In simple terms, a corpus is a collection of texts that is stored electronically. This corpus, or a set of corpora, can then be used to see how writers and speakers use words in context.
Corpus tools allow you to see how a certain word is used in context, the frequency of the word, the company the word keeps (or collocation), the register, genre, or discipline it is frequently used in, and so on. They can also be used to submit your own paper to see how you are using certain words.
Here is a list of some great corpora and corpus tools:
- Academic Vocabulary Lists: This site includes the academic vocabulary lists of English based on the academic sub-corpus of the Corpus of Contemporary American English.
- British National Corpus: This is a huge corpus of written and spoken texts in British English.
- Corpus of Contemporary American English (COCA): This is a huge corpus of written and spoken texts in American English.
- COCA Words and Phrases [Academic]: This site is the academic sub-corpus of COCA. It includes the Academic Vocabulary List. It also allows you to see how academic English words are used in different disciplines, and it allows you to enter your own text so that you can see the types of academic and technical words you are using in your paper.

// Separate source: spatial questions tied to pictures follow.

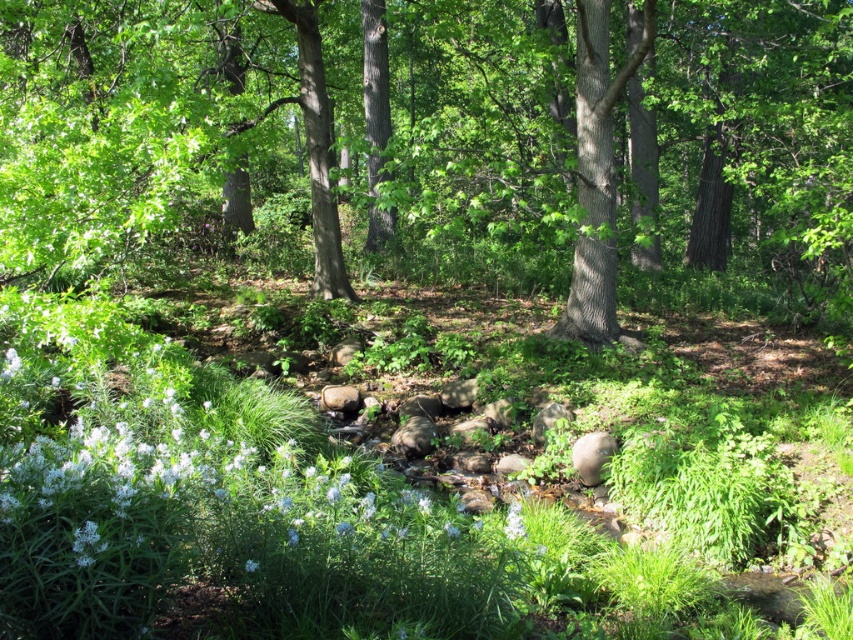
Question: Does green leafy tree at center have a larger size compared to white matte flower at center?

Choices:
 (A) no
 (B) yes

Answer: (B)

Question: Which point appears closest to the camera in this image?

Choices:
 (A) click(604, 17)
 (B) click(517, 524)
 (C) click(590, 70)

Answer: (B)

Question: Which of the following is the farthest from the observer?

Choices:
 (A) (508, 536)
 (B) (250, 560)
 (C) (560, 321)

Answer: (C)

Question: Which is farther from the smooth bark tree at center?

Choices:
 (A) white matte flower at center
 (B) white matte flower at lower center

Answer: (B)

Question: Does green leafy tree at center appear on the left side of white matte flower at lower center?

Choices:
 (A) no
 (B) yes

Answer: (B)

Question: Does green leafy tree at center lie in front of white matte flower at lower center?

Choices:
 (A) no
 (B) yes

Answer: (A)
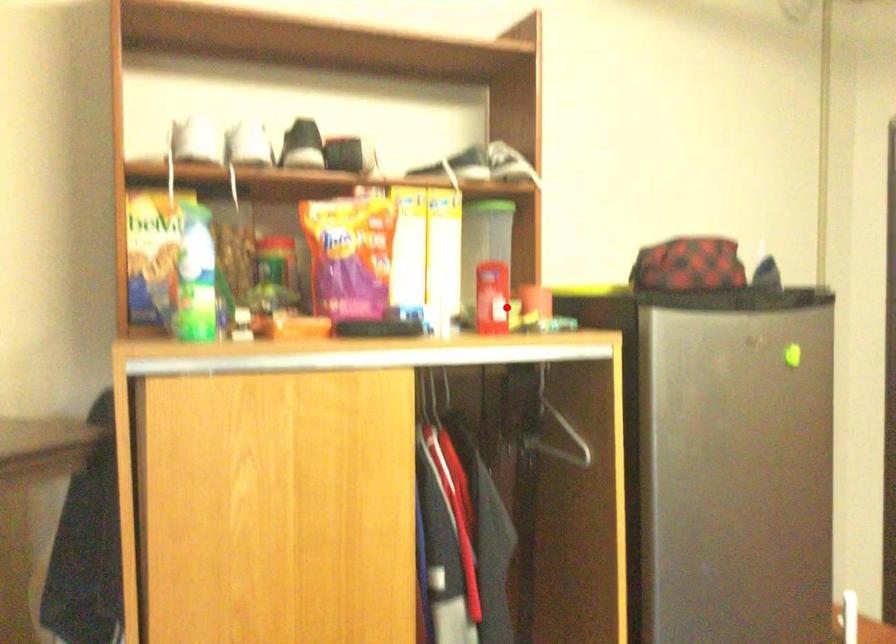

- Google Book Corpus (American & British English): This is a huge corpus of Google books in both American and British English.
- Lextutor Concordancer: This tool allows you to submit your paper, see a list of the different words you use in your paper and their frequencies, and see concordance lines showing keywords in context.
- Michigan Corpus of Academic Spoken English (MICASE): This corpus is a collection of various speech events in the university setting including lectures, lab sections, seminars, dissertation defenses, and advising sessions.
- Michigan Corpus of Upper-Level Student Papers (MICUSP): This corpus is a collection of upper-level undergraduate and graduate student papers from various disciplines.
- Netspeak: This site is allows you to search for words, their frequencies, and synonyms. Netspeak uses the World Wide Web to search for words and determines frequency of use.